Knowing how aggressive a stage 0 cancer is likely to be could help patients and their doctors decide on the best course of treatment — which is typically either breast conserving surgery, which consists of removal of the tumor and a small amount of tissue, followed by radiation, or removal of the entire breast.

Importantly, Petty and co-author Alexandra Kraft, now a graduate student in the department of human genetics, found that the abundance of these key proteins didn’t predict a cancer’s aggressiveness, while their location near the cell membrane did.

A critical suggestion that influenced the direction of the research came from an unlikely source — Petty’s son, a cyber-security expert at a credit monitoring company, who suggested the researchers could use machine learning techniques to teach computers to make increasingly refined connections between subtle features in high-resolution images taken of patient tissue samples and the outcomes those patients experienced.

“The computer is looking for patterns in the images that humans can’t readily discern, from the level of individual pixels up to an entire image of a million pixels,” says Petty, a member of the U-M Rogel Cancer Center.

The researchers started with samples from 70 patients with stage 0 breast cancer who had undergone a mastectomy, and for whom there were at least 10 additional years of medical records available. Twenty of the 70 patients experienced a recurrence of their cancer, while 50 did not.

These tissue samples were stained so that the proteins of interest would fluoresce under the microscope. Then, using a state-of-the-art computer vision application, the scientists created a library of microscope images that were associated either with aggressive or non-aggressive DCIS, based on what had happened to that patient.

Next the researchers showed the program roughly 100 micrographs that it hadn’t seen before — known as holdout images — to see how well it could accurately predict whether that patient’s cancer was likely to recur.

With refinements over time, the program is now able to correctly identify aggressive and non-aggressive disease 96% of the time, the team reported.

“That’s pretty impressive when you consider that a human-looking at these images would get the answer right about 70% of the time,” Petty says. “And we’ve continued to work on reducing the level of false negatives.”

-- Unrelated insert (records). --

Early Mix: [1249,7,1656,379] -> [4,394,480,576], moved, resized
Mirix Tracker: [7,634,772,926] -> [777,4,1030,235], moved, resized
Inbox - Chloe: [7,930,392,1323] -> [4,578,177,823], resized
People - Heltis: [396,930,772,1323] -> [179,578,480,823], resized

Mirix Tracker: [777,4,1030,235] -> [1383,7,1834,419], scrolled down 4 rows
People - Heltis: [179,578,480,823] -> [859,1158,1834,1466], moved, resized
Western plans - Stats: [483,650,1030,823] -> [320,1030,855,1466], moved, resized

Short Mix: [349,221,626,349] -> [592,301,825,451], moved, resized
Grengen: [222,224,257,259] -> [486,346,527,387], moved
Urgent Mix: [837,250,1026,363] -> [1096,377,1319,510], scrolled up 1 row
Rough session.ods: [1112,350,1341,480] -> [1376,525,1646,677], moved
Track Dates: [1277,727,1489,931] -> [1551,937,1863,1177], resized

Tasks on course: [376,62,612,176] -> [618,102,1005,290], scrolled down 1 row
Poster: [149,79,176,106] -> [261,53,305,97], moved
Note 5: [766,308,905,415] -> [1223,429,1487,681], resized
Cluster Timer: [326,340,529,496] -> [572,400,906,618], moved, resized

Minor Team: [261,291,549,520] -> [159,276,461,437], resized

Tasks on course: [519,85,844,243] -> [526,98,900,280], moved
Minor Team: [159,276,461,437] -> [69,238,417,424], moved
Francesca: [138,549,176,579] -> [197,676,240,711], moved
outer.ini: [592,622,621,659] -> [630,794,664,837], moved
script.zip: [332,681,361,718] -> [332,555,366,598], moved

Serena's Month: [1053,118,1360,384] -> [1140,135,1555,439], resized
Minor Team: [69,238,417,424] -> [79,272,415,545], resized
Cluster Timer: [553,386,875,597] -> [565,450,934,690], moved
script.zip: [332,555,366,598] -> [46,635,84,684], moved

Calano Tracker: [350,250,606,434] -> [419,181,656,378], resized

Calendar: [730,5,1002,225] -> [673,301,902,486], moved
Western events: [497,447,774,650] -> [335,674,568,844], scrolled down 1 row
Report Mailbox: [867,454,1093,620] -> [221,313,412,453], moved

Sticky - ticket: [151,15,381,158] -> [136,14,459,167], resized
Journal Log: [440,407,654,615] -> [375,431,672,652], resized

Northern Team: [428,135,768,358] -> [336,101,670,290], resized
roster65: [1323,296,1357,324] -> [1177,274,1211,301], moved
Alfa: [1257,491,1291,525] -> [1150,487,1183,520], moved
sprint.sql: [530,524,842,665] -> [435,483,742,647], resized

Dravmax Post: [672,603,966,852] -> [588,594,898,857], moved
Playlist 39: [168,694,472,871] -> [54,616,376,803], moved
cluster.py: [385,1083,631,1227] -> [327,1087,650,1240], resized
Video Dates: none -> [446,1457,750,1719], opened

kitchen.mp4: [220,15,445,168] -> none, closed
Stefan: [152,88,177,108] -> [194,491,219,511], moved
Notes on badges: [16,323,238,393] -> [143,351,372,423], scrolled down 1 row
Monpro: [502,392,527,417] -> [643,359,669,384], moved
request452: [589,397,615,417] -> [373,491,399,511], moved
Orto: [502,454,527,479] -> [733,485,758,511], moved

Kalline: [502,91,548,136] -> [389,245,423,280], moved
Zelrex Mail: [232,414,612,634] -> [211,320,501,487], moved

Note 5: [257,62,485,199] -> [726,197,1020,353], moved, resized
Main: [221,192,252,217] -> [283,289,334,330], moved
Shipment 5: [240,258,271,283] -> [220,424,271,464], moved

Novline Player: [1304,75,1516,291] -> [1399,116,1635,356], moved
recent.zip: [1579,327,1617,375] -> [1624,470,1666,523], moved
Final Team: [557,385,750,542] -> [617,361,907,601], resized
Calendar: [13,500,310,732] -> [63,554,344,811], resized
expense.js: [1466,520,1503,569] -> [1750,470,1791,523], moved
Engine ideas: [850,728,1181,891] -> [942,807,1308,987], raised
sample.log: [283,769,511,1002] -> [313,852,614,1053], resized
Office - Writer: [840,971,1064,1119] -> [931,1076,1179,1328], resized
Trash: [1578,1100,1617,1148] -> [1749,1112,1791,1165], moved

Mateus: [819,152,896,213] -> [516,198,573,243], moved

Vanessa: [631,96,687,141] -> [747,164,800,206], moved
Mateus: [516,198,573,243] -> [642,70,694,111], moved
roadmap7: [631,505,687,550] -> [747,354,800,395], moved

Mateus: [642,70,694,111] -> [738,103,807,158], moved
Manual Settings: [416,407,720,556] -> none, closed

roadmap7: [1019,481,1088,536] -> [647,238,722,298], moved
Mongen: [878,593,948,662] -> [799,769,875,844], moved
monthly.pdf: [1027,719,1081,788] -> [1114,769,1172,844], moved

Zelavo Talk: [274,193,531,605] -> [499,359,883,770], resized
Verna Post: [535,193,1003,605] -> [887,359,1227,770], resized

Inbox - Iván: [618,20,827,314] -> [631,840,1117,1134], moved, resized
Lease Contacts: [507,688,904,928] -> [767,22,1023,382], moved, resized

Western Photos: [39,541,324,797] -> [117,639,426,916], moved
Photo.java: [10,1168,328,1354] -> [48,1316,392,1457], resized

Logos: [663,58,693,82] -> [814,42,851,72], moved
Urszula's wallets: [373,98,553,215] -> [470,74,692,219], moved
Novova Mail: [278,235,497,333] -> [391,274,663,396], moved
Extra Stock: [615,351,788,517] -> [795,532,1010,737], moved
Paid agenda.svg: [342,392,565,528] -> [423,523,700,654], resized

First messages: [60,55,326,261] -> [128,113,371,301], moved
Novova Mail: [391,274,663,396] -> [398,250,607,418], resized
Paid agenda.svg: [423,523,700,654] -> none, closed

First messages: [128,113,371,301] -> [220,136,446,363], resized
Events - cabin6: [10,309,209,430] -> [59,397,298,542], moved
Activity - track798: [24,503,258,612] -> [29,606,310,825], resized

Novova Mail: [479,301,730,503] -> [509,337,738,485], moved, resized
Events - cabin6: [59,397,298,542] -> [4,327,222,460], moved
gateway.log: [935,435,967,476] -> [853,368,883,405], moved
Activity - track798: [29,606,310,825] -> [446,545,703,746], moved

The program also reported false positives in 4% of cases — that is, it identified aggressive disease in patients who did not experience recurrence.

“We believe many of these examples speak to the skill of the patient’s surgeon, who effectively cured them of more aggressive disease in the operating room,” Petty says.

As the program continues to be refined using additional samples, Petty is hopeful that with further validation the technology could be approved for clinical use by the Food and Drug Administration within the next few years.

Moreover, he says, the approach could prove effective in predicting the aggressiveness of other similar types of cancer.

“We started with a hypothesis about the biochemical mechanisms that drive cancer recurrence, tested the role of the movement of key proteins to the cell membrane in cancer recurrence and then confirmed our understanding of the underlying biology by assessing how well our explanation predicted what we actually see in patients,” Petty explains. “This improved understanding of the biology of cancer recurrence could also inform the development of new anti-cancer drugs.”

The University of Michigan has filed a patent application on the technology and is assessing options to advance it toward the market.